I released my first full-length collection of short fiction and poetry May 2010. Published by Two-Handed Engine Press (ISBN 13: 978-0-9820020-0-1 ISBN 10: 0-9820020-0-9) Bartab: An Afterhours Ballad is a novel in verse and is the narrative account of a musician couple living in urban Virginia. It’s available here, as well as at booksellers anywhere and online at Amazon.

 

Press for Bartab: An Afterhours Ballad

 

“Cesca Janece Waterfield…understands that laughter and heartbreak are frequently two sides of the same coin.”

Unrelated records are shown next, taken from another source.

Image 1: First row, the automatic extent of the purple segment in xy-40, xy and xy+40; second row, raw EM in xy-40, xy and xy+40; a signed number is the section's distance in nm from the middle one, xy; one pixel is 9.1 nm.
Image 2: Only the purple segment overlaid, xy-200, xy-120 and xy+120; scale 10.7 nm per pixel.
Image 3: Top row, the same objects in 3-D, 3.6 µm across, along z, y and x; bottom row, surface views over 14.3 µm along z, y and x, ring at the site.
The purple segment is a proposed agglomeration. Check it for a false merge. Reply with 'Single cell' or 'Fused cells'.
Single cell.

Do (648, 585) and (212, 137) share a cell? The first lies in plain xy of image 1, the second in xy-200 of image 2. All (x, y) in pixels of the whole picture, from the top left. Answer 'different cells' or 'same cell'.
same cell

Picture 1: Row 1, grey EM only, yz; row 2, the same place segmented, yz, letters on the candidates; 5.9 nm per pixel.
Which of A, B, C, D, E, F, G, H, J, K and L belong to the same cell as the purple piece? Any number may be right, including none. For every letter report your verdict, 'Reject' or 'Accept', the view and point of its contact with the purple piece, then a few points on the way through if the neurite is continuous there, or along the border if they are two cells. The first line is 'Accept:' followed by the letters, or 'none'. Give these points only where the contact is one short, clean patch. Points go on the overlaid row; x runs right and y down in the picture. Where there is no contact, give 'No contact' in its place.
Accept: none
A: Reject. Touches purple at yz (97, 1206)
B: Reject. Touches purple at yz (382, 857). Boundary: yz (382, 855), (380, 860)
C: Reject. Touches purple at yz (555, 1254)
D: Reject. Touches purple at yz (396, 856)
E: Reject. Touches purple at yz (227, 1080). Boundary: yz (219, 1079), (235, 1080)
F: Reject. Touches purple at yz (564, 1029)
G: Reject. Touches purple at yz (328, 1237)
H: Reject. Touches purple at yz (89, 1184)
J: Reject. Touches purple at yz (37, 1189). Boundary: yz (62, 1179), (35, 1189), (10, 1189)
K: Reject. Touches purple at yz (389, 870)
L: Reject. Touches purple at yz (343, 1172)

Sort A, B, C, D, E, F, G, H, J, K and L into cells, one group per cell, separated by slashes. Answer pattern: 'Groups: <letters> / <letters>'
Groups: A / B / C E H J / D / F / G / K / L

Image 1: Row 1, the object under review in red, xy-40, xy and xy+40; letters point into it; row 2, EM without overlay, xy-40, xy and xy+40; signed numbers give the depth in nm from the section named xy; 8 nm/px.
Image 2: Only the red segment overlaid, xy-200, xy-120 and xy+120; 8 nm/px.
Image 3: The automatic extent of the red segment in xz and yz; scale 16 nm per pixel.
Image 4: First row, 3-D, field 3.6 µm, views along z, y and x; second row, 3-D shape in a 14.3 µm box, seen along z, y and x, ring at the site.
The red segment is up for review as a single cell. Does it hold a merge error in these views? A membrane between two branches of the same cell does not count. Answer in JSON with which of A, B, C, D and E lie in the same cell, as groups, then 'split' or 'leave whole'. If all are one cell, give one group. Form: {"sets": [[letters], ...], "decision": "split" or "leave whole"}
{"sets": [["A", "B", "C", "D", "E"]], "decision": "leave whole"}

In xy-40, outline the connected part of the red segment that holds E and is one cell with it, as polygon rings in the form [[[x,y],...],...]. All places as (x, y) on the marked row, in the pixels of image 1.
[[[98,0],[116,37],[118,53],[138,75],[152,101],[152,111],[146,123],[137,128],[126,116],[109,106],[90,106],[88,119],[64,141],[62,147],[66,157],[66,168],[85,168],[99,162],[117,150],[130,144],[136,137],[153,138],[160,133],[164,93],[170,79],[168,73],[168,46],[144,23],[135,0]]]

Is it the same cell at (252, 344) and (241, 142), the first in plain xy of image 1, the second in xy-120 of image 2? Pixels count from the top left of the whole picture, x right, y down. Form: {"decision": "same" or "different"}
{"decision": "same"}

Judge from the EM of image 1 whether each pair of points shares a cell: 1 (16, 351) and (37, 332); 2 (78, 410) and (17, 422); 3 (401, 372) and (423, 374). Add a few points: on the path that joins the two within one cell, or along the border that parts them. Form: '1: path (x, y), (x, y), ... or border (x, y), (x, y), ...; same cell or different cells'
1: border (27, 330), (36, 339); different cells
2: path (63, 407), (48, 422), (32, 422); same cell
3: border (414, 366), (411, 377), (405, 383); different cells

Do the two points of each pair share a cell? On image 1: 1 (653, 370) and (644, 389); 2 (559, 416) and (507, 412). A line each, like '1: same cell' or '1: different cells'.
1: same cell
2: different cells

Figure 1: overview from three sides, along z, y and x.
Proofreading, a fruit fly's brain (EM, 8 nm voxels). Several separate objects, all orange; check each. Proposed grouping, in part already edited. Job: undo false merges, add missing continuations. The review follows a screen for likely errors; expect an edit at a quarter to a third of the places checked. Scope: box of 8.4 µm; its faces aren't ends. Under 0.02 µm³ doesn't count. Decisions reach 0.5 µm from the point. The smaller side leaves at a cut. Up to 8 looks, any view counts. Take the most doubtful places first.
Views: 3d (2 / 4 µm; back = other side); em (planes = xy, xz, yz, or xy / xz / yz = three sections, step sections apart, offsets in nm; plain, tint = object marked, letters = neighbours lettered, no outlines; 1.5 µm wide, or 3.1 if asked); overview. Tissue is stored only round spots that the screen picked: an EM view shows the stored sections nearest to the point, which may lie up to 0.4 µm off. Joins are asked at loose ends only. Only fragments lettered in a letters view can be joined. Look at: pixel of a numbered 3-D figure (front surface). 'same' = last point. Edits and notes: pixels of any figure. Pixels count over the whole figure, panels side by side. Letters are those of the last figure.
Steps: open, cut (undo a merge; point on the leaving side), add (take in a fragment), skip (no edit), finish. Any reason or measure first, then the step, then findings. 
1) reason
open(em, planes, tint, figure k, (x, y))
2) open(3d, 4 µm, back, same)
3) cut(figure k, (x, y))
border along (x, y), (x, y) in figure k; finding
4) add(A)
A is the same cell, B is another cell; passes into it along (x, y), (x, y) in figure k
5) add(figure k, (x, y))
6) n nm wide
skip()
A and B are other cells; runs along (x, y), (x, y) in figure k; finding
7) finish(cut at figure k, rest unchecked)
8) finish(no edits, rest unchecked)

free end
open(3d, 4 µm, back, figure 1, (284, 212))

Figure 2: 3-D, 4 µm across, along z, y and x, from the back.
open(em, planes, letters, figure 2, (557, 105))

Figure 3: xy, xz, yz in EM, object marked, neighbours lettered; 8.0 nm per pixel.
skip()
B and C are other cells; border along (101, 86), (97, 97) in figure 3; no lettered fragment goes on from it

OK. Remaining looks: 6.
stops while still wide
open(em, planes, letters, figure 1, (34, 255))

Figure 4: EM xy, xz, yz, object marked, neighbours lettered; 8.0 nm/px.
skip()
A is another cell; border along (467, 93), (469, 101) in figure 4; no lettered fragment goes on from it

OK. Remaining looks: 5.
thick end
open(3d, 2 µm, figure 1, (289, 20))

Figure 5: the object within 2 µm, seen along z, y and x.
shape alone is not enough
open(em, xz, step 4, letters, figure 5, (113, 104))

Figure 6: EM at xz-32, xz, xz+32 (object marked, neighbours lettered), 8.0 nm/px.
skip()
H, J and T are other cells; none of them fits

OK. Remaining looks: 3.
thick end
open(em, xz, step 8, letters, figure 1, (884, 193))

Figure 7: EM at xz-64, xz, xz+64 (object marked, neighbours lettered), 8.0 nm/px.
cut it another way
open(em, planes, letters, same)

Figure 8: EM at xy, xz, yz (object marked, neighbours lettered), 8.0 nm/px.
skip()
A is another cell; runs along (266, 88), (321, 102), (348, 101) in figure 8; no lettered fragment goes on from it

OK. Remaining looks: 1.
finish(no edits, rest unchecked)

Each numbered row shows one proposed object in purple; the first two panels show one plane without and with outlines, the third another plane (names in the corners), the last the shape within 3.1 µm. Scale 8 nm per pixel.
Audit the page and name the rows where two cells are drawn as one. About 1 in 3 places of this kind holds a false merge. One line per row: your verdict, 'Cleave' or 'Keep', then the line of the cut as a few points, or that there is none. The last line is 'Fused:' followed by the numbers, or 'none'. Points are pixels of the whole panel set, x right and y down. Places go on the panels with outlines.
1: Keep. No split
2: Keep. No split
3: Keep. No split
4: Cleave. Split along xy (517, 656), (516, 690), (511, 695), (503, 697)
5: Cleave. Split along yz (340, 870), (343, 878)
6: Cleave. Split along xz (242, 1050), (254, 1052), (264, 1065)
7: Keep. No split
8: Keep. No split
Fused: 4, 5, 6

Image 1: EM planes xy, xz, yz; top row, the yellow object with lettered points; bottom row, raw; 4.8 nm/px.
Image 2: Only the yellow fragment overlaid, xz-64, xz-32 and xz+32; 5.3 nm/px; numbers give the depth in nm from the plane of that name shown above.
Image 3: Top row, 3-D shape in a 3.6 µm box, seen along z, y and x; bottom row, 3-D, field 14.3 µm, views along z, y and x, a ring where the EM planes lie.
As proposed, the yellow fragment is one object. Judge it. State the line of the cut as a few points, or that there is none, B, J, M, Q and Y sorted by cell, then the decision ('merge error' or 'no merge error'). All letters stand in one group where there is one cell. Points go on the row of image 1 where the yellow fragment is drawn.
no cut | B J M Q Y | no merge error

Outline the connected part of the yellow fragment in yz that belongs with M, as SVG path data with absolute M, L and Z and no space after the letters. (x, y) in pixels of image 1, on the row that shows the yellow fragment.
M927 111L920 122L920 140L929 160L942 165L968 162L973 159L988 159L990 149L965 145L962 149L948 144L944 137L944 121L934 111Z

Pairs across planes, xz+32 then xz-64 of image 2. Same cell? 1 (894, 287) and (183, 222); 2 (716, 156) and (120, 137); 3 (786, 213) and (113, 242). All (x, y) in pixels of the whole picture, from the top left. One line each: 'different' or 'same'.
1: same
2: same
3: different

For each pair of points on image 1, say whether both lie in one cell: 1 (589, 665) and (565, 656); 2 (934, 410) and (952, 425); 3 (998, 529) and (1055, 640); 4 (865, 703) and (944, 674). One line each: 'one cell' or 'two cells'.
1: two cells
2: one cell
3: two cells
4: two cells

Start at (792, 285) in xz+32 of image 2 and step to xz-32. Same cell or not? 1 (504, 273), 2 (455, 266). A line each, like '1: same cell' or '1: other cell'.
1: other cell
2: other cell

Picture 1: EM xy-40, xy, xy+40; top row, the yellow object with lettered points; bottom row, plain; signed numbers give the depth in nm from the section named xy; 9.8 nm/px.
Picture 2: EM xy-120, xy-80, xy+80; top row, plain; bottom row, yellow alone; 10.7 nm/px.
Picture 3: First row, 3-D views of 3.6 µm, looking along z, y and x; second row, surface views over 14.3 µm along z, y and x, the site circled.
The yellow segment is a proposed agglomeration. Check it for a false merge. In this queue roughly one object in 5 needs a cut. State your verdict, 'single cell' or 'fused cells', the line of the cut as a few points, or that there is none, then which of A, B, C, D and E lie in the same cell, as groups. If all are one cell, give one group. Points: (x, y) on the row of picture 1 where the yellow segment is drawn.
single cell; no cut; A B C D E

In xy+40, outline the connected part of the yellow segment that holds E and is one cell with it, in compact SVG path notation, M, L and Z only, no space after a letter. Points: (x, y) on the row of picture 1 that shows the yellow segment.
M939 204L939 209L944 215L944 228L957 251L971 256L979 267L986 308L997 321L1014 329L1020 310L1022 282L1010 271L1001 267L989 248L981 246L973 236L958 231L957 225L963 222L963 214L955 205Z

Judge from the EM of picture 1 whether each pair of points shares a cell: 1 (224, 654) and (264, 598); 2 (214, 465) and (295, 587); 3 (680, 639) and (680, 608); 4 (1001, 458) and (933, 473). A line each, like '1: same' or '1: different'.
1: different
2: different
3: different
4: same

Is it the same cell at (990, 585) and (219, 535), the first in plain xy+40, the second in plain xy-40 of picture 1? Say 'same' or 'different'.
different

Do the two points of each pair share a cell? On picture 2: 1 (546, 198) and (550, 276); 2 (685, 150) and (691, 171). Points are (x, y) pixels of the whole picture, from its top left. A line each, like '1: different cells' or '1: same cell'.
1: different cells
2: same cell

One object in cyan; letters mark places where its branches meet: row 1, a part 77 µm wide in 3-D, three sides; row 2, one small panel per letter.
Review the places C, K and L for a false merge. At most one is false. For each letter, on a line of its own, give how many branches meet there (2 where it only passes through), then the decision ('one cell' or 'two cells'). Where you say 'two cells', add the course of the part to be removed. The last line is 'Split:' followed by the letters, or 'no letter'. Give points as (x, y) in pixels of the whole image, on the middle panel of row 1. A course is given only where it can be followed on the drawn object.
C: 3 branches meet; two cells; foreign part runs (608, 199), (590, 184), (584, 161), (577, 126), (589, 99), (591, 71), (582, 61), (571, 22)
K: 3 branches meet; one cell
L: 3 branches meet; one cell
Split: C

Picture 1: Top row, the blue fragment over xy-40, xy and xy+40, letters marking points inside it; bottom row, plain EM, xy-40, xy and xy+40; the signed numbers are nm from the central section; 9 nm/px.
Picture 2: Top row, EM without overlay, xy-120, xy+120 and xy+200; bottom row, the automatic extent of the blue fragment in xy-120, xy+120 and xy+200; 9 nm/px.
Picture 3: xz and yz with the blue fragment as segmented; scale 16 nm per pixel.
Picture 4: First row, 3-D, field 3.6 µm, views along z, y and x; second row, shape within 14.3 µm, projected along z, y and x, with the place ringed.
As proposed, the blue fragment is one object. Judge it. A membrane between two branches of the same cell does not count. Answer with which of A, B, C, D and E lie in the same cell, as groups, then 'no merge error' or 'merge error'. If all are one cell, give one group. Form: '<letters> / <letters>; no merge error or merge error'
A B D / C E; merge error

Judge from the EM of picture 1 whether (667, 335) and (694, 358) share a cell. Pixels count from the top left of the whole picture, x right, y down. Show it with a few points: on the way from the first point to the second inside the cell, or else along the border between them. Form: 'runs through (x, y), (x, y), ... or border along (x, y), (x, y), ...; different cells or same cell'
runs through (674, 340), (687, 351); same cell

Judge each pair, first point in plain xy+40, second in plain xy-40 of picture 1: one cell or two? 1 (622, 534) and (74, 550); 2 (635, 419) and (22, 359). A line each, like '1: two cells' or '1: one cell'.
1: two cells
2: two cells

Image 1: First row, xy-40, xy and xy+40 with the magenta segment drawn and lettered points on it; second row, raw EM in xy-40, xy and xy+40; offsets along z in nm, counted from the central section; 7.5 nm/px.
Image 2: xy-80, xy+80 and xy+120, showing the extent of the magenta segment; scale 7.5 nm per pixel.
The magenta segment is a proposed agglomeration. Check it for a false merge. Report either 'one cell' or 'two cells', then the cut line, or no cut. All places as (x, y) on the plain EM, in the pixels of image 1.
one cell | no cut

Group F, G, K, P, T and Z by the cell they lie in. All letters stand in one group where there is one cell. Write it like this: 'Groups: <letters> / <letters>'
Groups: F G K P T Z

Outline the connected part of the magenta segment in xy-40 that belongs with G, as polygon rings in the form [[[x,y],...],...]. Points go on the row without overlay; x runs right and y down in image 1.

Marc Schuster, author of The Singular Exploits of Wonder Mom & Party Girl, PS Books


“Drawing deeply from a lifetime of musicianship, Bartab establishes early on a sort of subconscious soundtrack laced with blues-soaked Americana. …heartily recommended to anyone seeking strong work by new voices in contemporary American poetry.” -Lady Janes’s Miscellany, San Francisco Bay Press, July 2010

 

from Small Press Reviews

“…the format allows Waterfield to create a pitch-perfect reproduction of the fragmentary nature of memory–the book’s form is perfectly suited to its content. Gritty, desperate, passionate, and heartfelt…” – August 9, 2009

 

“Cesca Janece Waterfield writes the blues in Bartab: An Afterhours Ballad. Reading her book is like listening to a great radio station in the middle of the night when you can’t sleep – you know someone is singing for you and you are singing with her. …pays witness to good love and bad love and what we mistake for love.” – Denise Duhamel, author of Kinky (Orchises Press) and Two and Two (University of Pittsburgh Press)

 

Bartab is the unblinking look at the sometimes severe terms of artistic ambition crossed with poverty and substance abuse. Ultimately, the book is a ransom to the métier of sobriety.

 

Both the work as a whole, and the discrete poems and stories that comprise its 121 pages are spare and authentic renderings of life lived on the fringes. Local references to music venues and neighborhoods make Bartab particularly interesting to residents of and visitors to Norfolk and Richmond, Virginia, and New York City.

 

In rooms and on highways where only the reckless and distracted fly, Bartab moves from the charm of romance and allure of ambition, through the disappointment and fury in their defeat. It even briefly lights the author’s intimate perspective in a true-life murder tragedy gnashed in a blitz of media coverage for more than a year.

 

Bartab resonates with any reader who has stumbled in pursuit of a dream and from their own blunders.